# G-BODY DROP MOUNTS



## MuNy (Oct 16, 2009)

I JUST BOUGHT SOME DROP MOUNTS FROM BMH FOR MY 78 GRAND PRIX. WHAT WAS SHIPPED WAS 2-DROP BRACKETS AND 4 SHIMS. CAN SOMEONE TELL ME HOW AND WHERE THESE MOUNT? I KNOW THEY ARE WELD ON BUT HAVE NOT CLUE WHERE TO LOCATE THEM.


----------



## regallowlow187 (Apr 8, 2003)

Should have not bought them yet, too advanced for a beginner if you have to ask


----------



## lor1der (Feb 4, 2005)

call bmh they will help you out


----------



## Hannibal Lector (Oct 10, 2006)

U put them where the stock location of the upper trailing arms


----------



## cashmoneyspeed (Jun 21, 2005)

regallowlow187 said:


> Should have not bought them yet, too advanced for a beginner if you have to ask


x2 changing suspension geometry without an idea of why you're changing things isn't a great idea. Unbolt upper trailing arm bolt, put drop mount in and re-install bolt/nut. You're going to need 2 GRADE 8 bolts/nuts to bolt the arms onto the drop mounts.


----------



## CoupeDTS (Nov 10, 2007)

That's like buying a headlight and not knowing where to put it or why you bought it


----------



## Impala'Max (Oct 28, 2011)

I'm doing his work. He's new to the game. These mounts are just u shaped with 4 gussets to weld in. We were expecting to get the bolt/weld in style like you guys are talking about. Similar to the ones s-10lifted makes. I have a few plans on how I could do it just need to get the car back in the shop and lifted up to look. Just looking for insight as these mount are not what we were expecting from bmh. He left 2 message for big "M" to get back to him with no reply. 
Thx guys


----------



## Big Roach Hydros (Nov 29, 2005)




----------



## MuNy (Oct 16, 2009)

THANKS GUYS FOR ALL YOUR INPUT. WE WILL GET ER DONE! THANKS A-R! :thumbsup:


----------



## MuNy (Oct 16, 2009)

HQF!!


----------



## DIPN714 (Oct 17, 2007)

big inches aint easy foo


----------



## hitinswchzonbichs (Jan 15, 2008)

:nicoderm: lol aint u the one who has someone hop ur car for you? bahahahahaaa!!!!


----------



## THE REAL BIG M (Jan 22, 2008)

It is pretty simple,...If you look at the U bracket, the hole is slightly off center and will face forward, What we are trying to achive is the move the hole about 3/4 farather forward. You can guide it off the factory bracket to get a close alignment and keeping the same 45 degree angle from the factory 

We do offer the bolt in version, which take the guess work out. But they are a bit more. This is more for the shops that do theier own drop installations...

He







re is a installed pic....Hope this helps


----------



## THE REAL BIG M (Jan 22, 2008)

I would also gusset it from the factory mount down to the top to help support the U bracket from twisting when full lock-up is achieved

LMK if you need more...Sorry about Big-M not responding, we have just been swamped and overloaded with work since I was out for a few days


----------



## THE REAL BIG M (Jan 22, 2008)

I would recomend to do the axle pivot bushings too.... These help correct any geometery flawess and put extra load onto the factory rubber bushing....


----------



## Impala'Max (Oct 28, 2011)

Thank you sir.


----------



## BlackMagicHydraulics (Sep 21, 2003)

Impala'Max said:


> Thank you sir.


Np Oproblem, glad we could help:thumbsup:


----------



## cashmoneyspeed (Jun 21, 2005)

THE REAL BIG M said:


> I would recomend to do the axle pivot bushings too.... These help correct any geometery flawess and put extra load onto the factory rubber bushing....

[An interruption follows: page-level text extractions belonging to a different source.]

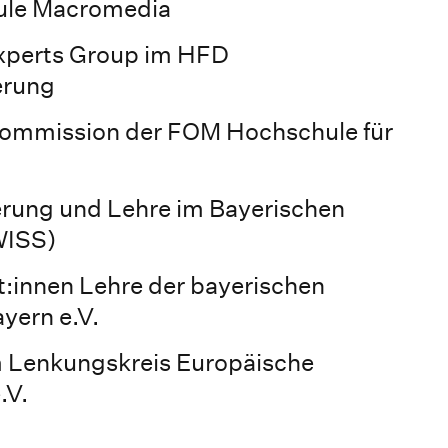
ule Macromedia
Experts Group im HFD
erung
skommission der FOM Hochschule für
ierung und Lehre im Bayerischen
WISS)
t:innen Lehre der bayerischen
ern e.V.
m Lenkungskreis Europäische
.V.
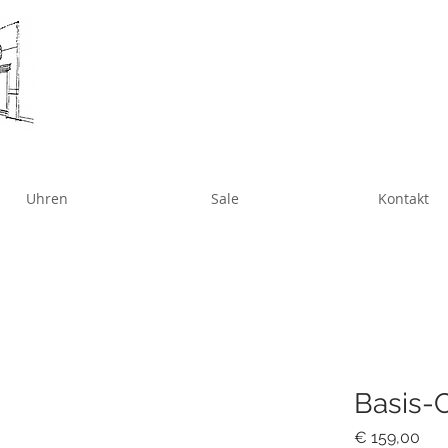
Uhren
Sale
Kontakt
Basis-C
Pre
€ 159,00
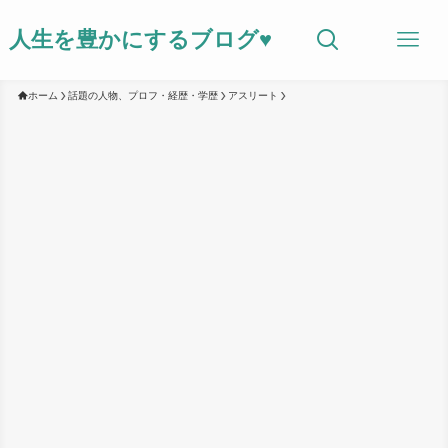
人生を豊かにするブログ♥
ホーム
話題の人物、プロフ・経歴・学歴
アスリート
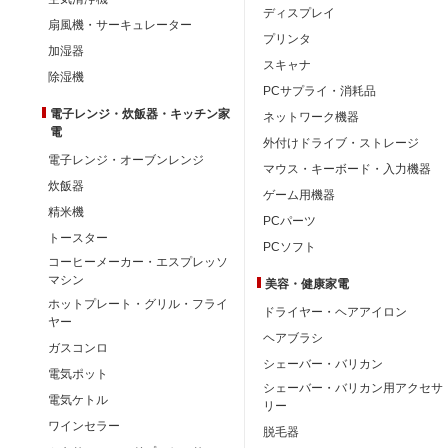
ディスプレイ
扇風機・サーキュレーター
プリンタ
加湿器
スキャナ
除湿機
PCサプライ・消耗品
電子レンジ・炊飯器・キッチン家
ネットワーク機器
電
外付けドライブ・ストレージ
電子レンジ・オーブンレンジ
マウス・キーボード・入力機器
炊飯器
ゲーム用機器
精米機
PCパーツ
トースター
PCソフト
コーヒーメーカー・エスプレッソ
マシン
美容・健康家電
ホットプレート・グリル・フライ
ドライヤー・ヘアアイロン
ヤー
ヘアブラシ
ガスコンロ
シェーバー・バリカン
電気ポット
シェーバー・バリカン用アクセサ
電気ケトル
リー
ワインセラー
脱毛器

How much are those pivot bushings? Didn't see them listed on the site.


----------



## THE REAL BIG M (Jan 22, 2008)

cashmoneyspeed said:


> How much are those pivot bushings? Didn't see them listed on the site.


65$ a pr..


----------



## delta 88 riderz (Sep 10, 2009)

So with the drop mounts in place and the upper extended would you still need the slip yoke?


----------



## THE REAL BIG M (Jan 22, 2008)

delta 88 riderz said:


> So with the drop mounts in place and the upper extended would you still need the slip yoke?


:yes:


----------